Instructions for the task |
Give back the exact lines of the material below from the one containing "Table 2. Rh123" through the one containing "Figure 2. The", and no pictures.

Data provided |
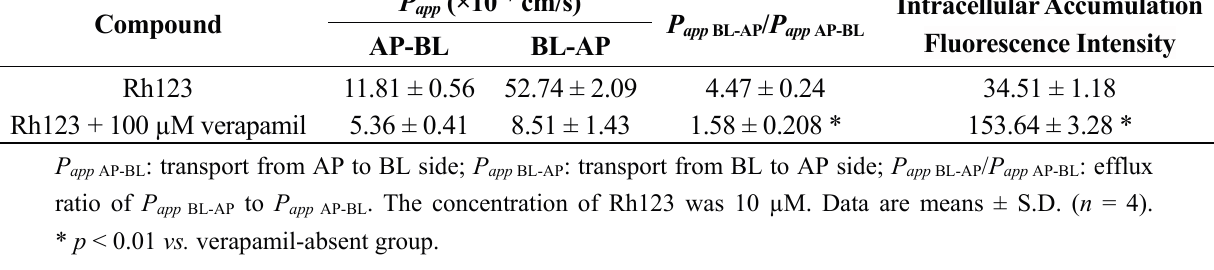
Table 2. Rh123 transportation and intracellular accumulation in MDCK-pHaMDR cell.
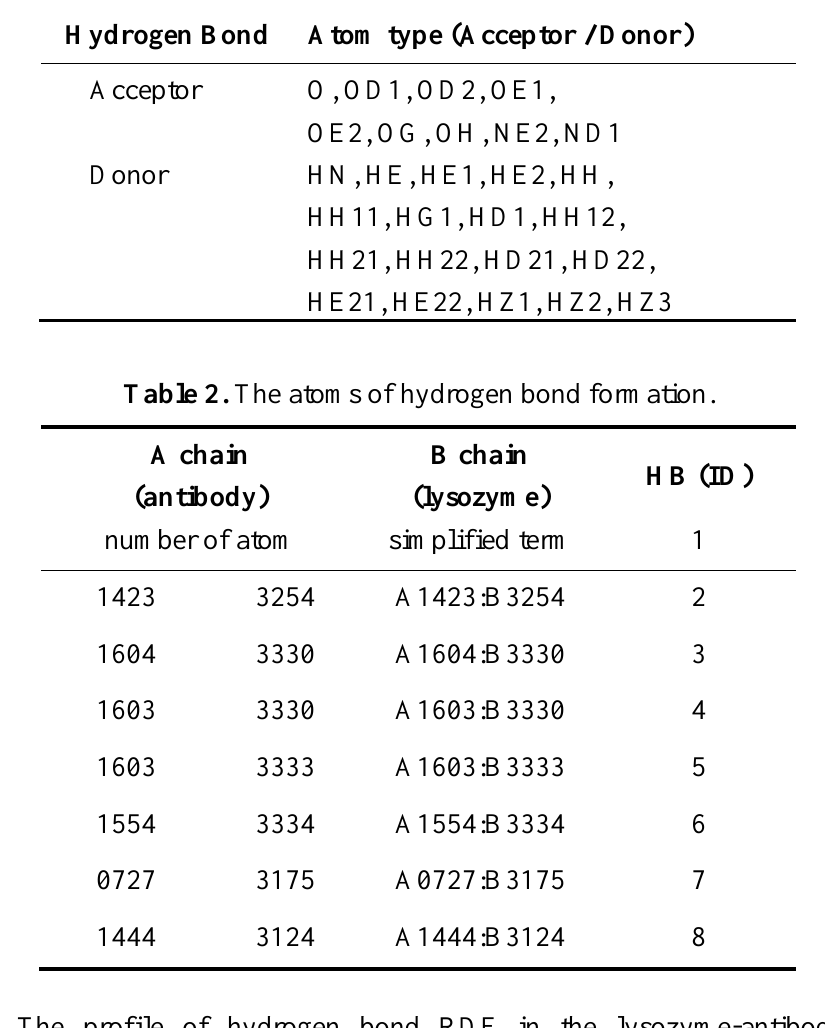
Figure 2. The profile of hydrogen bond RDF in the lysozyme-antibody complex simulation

* * *

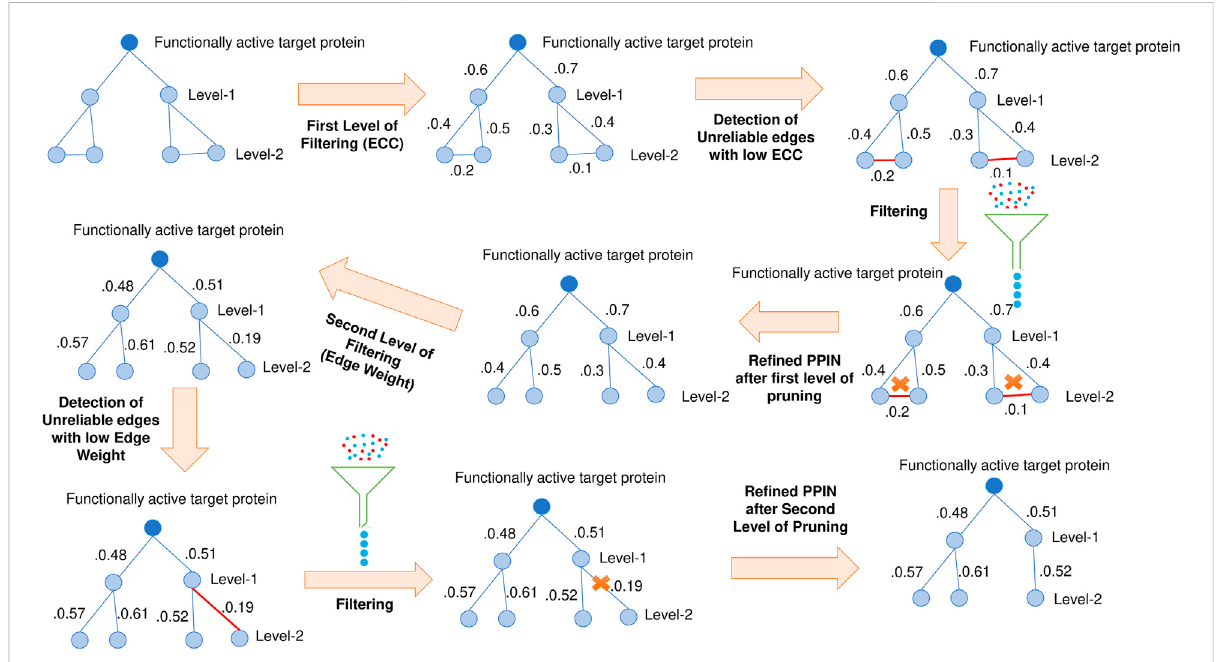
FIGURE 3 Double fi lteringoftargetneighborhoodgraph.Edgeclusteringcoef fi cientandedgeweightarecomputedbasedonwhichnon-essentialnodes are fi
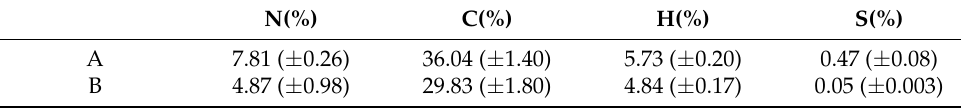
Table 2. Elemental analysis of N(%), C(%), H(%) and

Answer to this exercise |
Table 2. Rh123 transportation and intracellular accumulation in MDCK-pHaMDR cell.
Figure 2. The profile of hydrogen bond RDF in the lysozyme-antibody complex simulation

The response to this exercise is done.